Изменить размер шрифта - +
Вот в эту вазу мать ставила цветы. Эти часы были подарены отцом на его, студента 1‑го курса юрфака МГУ, восемнадцатилетие. Петр подкрутил механизм «Ракеты», и часы на ветхом кожаном ремешке пошли.

Выпив еще рюмку, он откинулся на спинку кресла‑качалки в комнате, некогда бывшей его детской, и закрыл глаза. Взору предстали молодые отец и мать у фонтана Дружбы Народов на ВДНХ, водная прогулка по Яузе, лагерь «Приморский» у подножия Аю‑Дага, Сандуновские бани, которые они с отцом посещали еженедельно, и многое, многое другое, почему‑то непременно связанное с водой. Потом организм взял реванш за бессонную ночь (все‑таки – сорок!), и все воды слились в единое русло «жадного Ахеронта» из каменевской тирады – мифической реки в подземном царстве мертвых.

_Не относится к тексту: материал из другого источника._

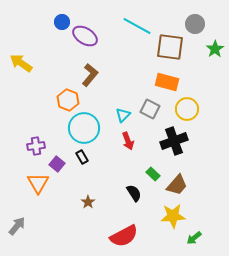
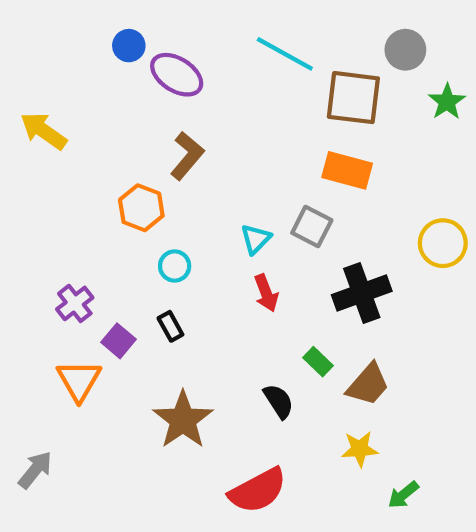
yellow circle: (187, 109) -> (443, 243), moved
cyan circle: (84, 128) -> (175, 266), size x0.5
purple cross: (36, 146) -> (75, 303), turned -30
brown star: (88, 202) -> (183, 420), size x2.0
yellow star: (173, 216) -> (360, 449), size x0.7

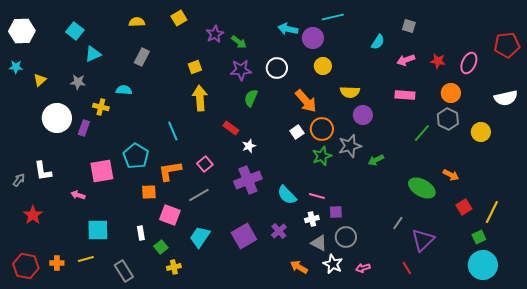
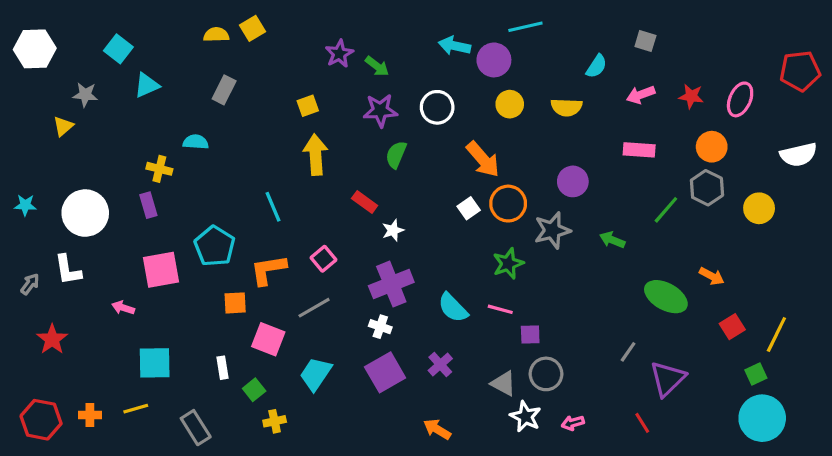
yellow square: (179, 18) -> (252, 28), moved
cyan star: (16, 67) -> (25, 205), moved
gray star: (78, 82) -> (85, 95), moved
yellow semicircle: (350, 92) -> (567, 107), moved
white circle: (57, 118) -> (85, 213), moved
purple rectangle: (84, 128) -> (148, 205), moved, turned -35
green star: (322, 156) -> (508, 264), moved
green arrow: (376, 160) -> (612, 240), moved, turned 49
white cross: (312, 219) -> (380, 327), moved, turned 32
orange arrow: (299, 267) -> (437, 429), moved

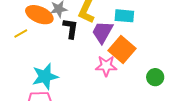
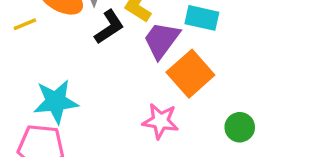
black L-shape: (71, 28) -> (109, 27), turned 40
pink star: (106, 66) -> (160, 121), moved

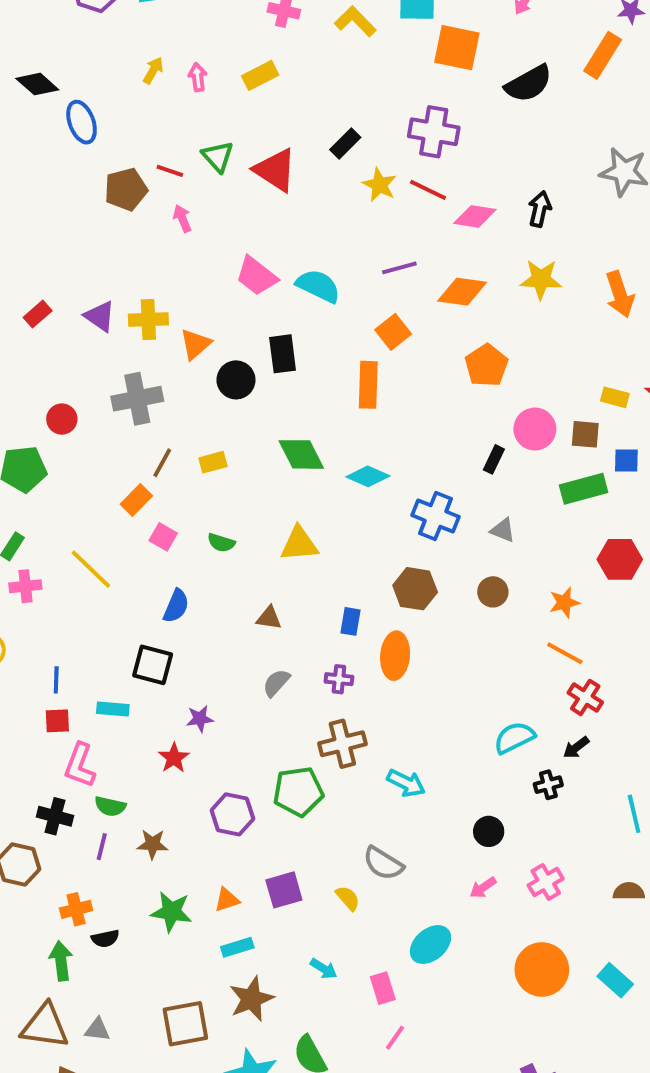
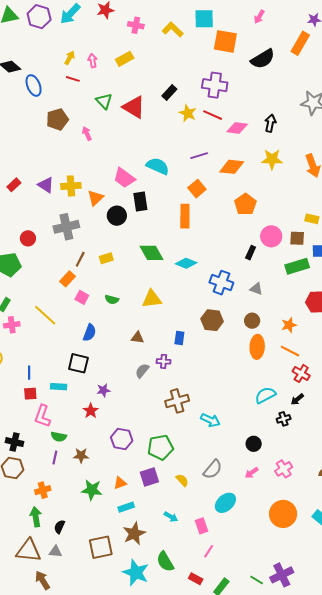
red line: (170, 171) -> (73, 79), moved
pink trapezoid: (257, 276) -> (124, 178), moved
orange ellipse: (395, 656) -> (257, 347), moved
purple cross: (339, 679) -> (164, 361), moved
green pentagon: (298, 791) -> (160, 447), moved
black cross: (55, 816) -> (14, 442), moved
gray semicircle: (383, 863) -> (213, 469), moved, turned -80
black semicircle: (105, 939) -> (59, 527), moved, turned 128

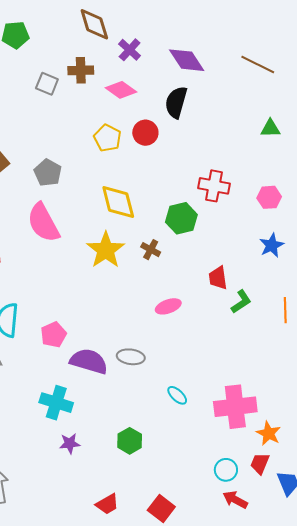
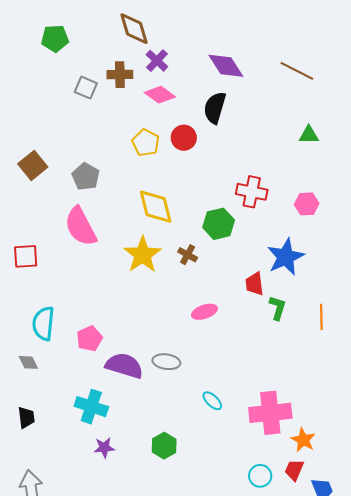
purple cross: (130, 50) -> (157, 61), moved
blue star: (272, 245) -> (286, 257), moved, size x1.5
green L-shape: (241, 302) -> (277, 308), turned -40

Разбудил его дверной звонок. Нащупав на журнальном столике очки, Петр отворил дверь. Первым, что он увидел, был огромный букет хризантем, закрывавший туловище и лицо гостя. На ногах букета были эластиковые тренировочные штаны и новенькие итальянские кроссовки.

– Дорогой Петр, – сказал букет голосом Столетника, – я пришел к тебе с приветом, рассказать, что солнце встало…

Женька оперативно налил в пыльную вазу воды, всунул туда цветы и закрыв коньяк пробкой, спрятал его в холодильник.

– Поскольку у меня жесткий режим, – сказал он, – и я с утра не пью, побереги эту жидкость до нашего возвращения из театра.

– Из какого еще театра? – улыбнулся довольный Петр.

– Не из анатомического, к которому ты наверняка привык, и даже не из театра военных действий, а из Учебного театра ГИТИСа, куда тебя персонально приглашает тамошняя прима Вероника Сабурова на премьеру спектакля по пьесе великого вьетнамского композитора Расула Гамзатова «Чайка». Надеюсь, ты не созвал гостей на свой сомнительный праздник?

– Почему ты на это надеешься?

– Потому что прима просила быть непременно, А сейчас – извини, мне нужно бежать. Ровно в шесть часов вечера после войны я за тобой заеду.

Женька изобразил бег на месте, потом набрал скорость и побежал к двери.

– Погоди, погоди, ты хоть спросил…

– Галстук не забудь! – донеслось с лестничной площадки этажом ниже.

К восьми часам Женька уже пробежал свои тридцать километров. Мозг освободился от неприятных мыслей, мучивших его со вчерашнего вечера, и теперь был занят составлением планов. День обещал быть хорошим и увенчаться большим сабантуем в честь Никиной премьеры и юбилея Петра.

Ника звонила вчера в десять.

– Женечка, приветик. Узнал?

– С трудом, Саррочка.

– Какая еще Саррочка? – голос ее потускнел.

– Как – какая? Бернар…

Ника засмеялась.

– Откуда ты про нее знаешь?

– Милая, ты думаешь, я, кроме Кони и Ломброзо, никого не знаю? Ошибаешься, ведь я кинолог‑любитель, и имя родоначальницы ныне всемирно известной породы сенбернаров мне хорошо известно.

Приступ смеха длился около минуты.

– Ой, не могу! Женечка, а у меня завтра выпуск.

– В школе?

– В какой школе, дурачок? В институте.

– А ты что, уже институт закончила, что ли?

– Я так глупа?

– Ты так юна, Ника!

– Спасибо. Итак, я тебя приглашаю на премьеру. Придешь?

Когда‑то Женька снимал комнату неподалеку от теперешней своей квартиры, Ника была его соседкой. Тоненькая, невысокого роста, с косичками и большими наивными глазами, она производила впечатление гимназистки. Видимо, ей тоже хотелось выглядеть взрослее, а потому она изысканно одевалась, носила туфли на шпильках, и тайком от родителей покуривала Женькин «Кэмел».